Daily luminosity plots get the all-clear

27 April 2010

Summary of cumulative luminosity showing the jump in luminosity last weekend



A collection of plots giving an overview of ATLAS luminosity and collision statistics has been ‘conceptually approved’ for public viewing. The plots are updated daily and show information starting from March 30th, when high-energy collision data-taking began.

“These kinds of plots basically get shown in every single conference talk, because it just shows how well we’re taking data and how much data we’re taking,” says Data Preparation Deputy Coordinator, Beate Heinemann, who was overseeing the creation of the plot resource, along with Data Preparation Coordinator, Andreas Höcker. Metadata Co-coordinator, Eric Torrence, developed the framework that creates the plots and updates them automatically.

“This is only the tip of the iceberg, these plots. There’s a whole infrastructure underneath that plots a lot more detail, for us to review,” says Beate. Indeed, it is possible, internally, to look at detailed luminosity statistics in two-minute intervals, but the Data Preparation group decided that plots given as a function of day would be much more useful for non-experts.

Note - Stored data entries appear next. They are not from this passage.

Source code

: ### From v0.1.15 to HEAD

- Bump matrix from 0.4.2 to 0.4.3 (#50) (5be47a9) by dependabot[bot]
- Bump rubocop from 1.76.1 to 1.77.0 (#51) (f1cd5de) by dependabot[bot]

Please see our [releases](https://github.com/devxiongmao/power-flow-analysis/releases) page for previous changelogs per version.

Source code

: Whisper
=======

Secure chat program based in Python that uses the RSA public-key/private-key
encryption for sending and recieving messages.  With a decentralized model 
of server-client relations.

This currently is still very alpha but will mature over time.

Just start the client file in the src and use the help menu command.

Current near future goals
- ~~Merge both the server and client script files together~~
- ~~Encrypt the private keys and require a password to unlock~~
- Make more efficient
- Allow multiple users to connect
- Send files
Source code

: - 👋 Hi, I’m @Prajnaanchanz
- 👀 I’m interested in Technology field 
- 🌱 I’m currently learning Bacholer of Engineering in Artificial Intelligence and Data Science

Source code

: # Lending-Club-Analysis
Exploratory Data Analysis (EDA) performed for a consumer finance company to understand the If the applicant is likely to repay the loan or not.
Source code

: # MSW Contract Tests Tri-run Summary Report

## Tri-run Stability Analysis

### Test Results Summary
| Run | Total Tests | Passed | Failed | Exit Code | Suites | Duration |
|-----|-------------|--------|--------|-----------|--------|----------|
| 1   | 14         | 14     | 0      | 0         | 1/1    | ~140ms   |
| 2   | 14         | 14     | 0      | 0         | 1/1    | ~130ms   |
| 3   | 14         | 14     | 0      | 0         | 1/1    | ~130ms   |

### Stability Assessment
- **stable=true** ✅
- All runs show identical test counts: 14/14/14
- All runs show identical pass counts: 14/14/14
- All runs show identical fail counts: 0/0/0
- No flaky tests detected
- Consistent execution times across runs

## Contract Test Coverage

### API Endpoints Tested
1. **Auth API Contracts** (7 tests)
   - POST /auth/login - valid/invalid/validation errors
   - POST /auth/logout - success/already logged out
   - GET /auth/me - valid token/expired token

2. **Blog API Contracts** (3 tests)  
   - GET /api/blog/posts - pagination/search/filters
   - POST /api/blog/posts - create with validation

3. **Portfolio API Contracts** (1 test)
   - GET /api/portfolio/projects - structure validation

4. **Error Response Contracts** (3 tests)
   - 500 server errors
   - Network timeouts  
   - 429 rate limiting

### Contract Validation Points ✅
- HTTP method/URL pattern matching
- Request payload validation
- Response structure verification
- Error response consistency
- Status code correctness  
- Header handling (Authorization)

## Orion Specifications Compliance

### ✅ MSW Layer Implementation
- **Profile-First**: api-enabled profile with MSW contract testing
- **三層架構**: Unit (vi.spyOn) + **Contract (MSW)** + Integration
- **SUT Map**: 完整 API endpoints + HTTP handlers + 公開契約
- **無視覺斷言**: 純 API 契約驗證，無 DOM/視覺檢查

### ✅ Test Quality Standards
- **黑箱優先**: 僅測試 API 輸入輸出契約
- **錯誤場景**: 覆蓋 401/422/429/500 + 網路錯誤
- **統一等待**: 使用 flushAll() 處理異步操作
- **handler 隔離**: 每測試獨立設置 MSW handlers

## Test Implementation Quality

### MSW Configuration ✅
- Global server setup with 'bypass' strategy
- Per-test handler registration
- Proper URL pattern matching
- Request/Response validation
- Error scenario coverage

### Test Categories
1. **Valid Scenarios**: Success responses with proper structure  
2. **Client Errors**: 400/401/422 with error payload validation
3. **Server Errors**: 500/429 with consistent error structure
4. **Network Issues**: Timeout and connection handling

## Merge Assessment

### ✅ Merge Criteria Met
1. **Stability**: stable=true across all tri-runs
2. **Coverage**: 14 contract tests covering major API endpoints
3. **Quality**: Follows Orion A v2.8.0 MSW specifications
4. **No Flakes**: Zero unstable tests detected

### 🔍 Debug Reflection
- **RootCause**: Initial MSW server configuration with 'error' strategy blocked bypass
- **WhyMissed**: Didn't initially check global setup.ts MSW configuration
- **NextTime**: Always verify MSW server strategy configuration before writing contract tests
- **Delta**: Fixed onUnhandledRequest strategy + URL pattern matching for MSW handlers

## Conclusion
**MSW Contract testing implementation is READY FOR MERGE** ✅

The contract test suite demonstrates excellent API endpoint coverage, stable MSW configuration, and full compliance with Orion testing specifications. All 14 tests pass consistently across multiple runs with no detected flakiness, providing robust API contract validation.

“These high level plots are for people speaking at conferences, but basically we hijacked the detailed script, which is for the LHC and our Run Coordinators, to produce these plots for public consumption,” says Beate.

In having the plots ‘conceptually approved’ – for style and expected content – the Data Preparation group has made it straightforward to show a bang-up-to-date overview of the luminosity and collision situation at ATLAS, while data is spilling out in a minefield of approved and yet-to-be-approved plots.

Of course, some small-scale approval mechanism still exists – the automatically generated plots are checked for technical glitches each morning at the Run Meeting, as the previous day’s data-taking is being discussed.

“We basically vet it that it looks ok, that it displays things correctly, and then we just copy it over,” says Beate. “It’s reading from a database, so it’s just nice for a human to see it and say, ‘Indeed, that makes sense’.”

The public plots show integrated luminosity and observed collision events, both cumulatively and as a function of day, as well as a record of the maximum instantaneous luminosity delivered per day. For the integrated luminosity plots, the luminosity the LHC delivers is shown in green, and the luminosity that ATLAS records is shown in yellow – providing an at-a-glance assessment of ATLAS’s data-taking efficiency each day.

For interested collaborators, more detailed plots are available (not to be shown publically), describing beam spot characteristics, Trigger rates, and luminosity stats as a function of hour.